-- 文档段落 --
────
Cache Aside Pattern / Lazy-loading
This is the most commonly used cache update strategy in applications.
其具体逻辑如下:
-
失效:应用程序先从cache取数据,没有得到,则从数据库中取数据,成功后,放到缓存中。
-
命中:应用程序从cache中取数据,取到后返回。
-
更新:先把数据存到数据库中,成功后,再让缓存失效。
Scenarios
缓存失效/命中
In this update strategy, cache sits aside and an application talks to cache and data store directly. It is also known as lazy-loading. Application logic first checks in the cache before hitting the database. It is mostly used with an application with read-heavy workloads.
An application retrieves data by referencing the cache. If the data isn’t in the cache, it’s retrieved from the data store and added to the cache. Any modifications to data held in the cache are automatically written back to the data store as well.
For caches that don’t provide this functionality, it’s the responsibility of the applications that use the cache to maintain the data.
缓存更新
- 更新:先把数据存到数据库中,成功后,再让缓存失效。
Discussion - 缓存更新时,Delete Cache First or Update DB First
结论是,一定要 Update DB First ,且必须要等 Update 成功后,再 Delete Cache。
要不然,可以想象,如果 update DB成功了,如果这时候QPS 很高,delete cache已经完成了,这时,另外一个request发现 cache中没有数据,因此从还没有被update 的 DB 中读到未更新的数据,并写入到cache中,这样就产生了stale data,且即使在update DB之后,这个stale data仍然会一直存在,直到再次发生delte cache。
Potential Problem
那么,是不是Cache Aside就一定不会有并发问题了?
────
-- 所列条目 --
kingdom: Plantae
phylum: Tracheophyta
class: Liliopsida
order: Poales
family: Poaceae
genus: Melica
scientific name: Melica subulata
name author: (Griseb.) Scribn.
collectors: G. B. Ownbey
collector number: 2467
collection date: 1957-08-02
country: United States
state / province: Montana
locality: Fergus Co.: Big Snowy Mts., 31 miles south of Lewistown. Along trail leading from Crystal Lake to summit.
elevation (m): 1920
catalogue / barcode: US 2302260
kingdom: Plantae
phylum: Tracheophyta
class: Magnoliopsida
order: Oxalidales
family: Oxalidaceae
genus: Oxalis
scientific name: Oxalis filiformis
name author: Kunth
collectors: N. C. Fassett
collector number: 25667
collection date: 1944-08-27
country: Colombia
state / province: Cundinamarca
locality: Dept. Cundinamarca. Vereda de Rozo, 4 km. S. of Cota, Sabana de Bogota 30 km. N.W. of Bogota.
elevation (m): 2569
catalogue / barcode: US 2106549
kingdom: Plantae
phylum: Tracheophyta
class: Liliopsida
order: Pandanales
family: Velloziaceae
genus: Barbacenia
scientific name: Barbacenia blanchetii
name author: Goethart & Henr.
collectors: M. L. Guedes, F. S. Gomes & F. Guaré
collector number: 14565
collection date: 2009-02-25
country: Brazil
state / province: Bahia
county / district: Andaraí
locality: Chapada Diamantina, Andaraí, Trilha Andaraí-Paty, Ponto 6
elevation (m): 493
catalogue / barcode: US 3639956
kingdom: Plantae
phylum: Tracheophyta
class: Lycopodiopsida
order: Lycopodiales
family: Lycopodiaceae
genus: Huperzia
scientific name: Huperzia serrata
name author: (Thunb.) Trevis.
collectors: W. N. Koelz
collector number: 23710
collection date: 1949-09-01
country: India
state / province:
────
-- 给定要求 1 --
文档段落在"其具体逻辑如下"之后列出了若干种情形，请写出所有情形的名称。
-- 给定要求 2 --
请用两句话概括文档段落的内容。

-- 预期输出 1 --
失效、命中、更新

-- 预期输出 2 --
Cache Aside（又称 lazy-loading）是应用中最常用的缓存更新策略：应用程序先从缓存取数据，未取到时再从数据库读取并放入缓存，该策略主要用于读多写少的应用。更新数据时必须先更新数据库，待更新成功后再删除缓存，否则可能产生 stale data。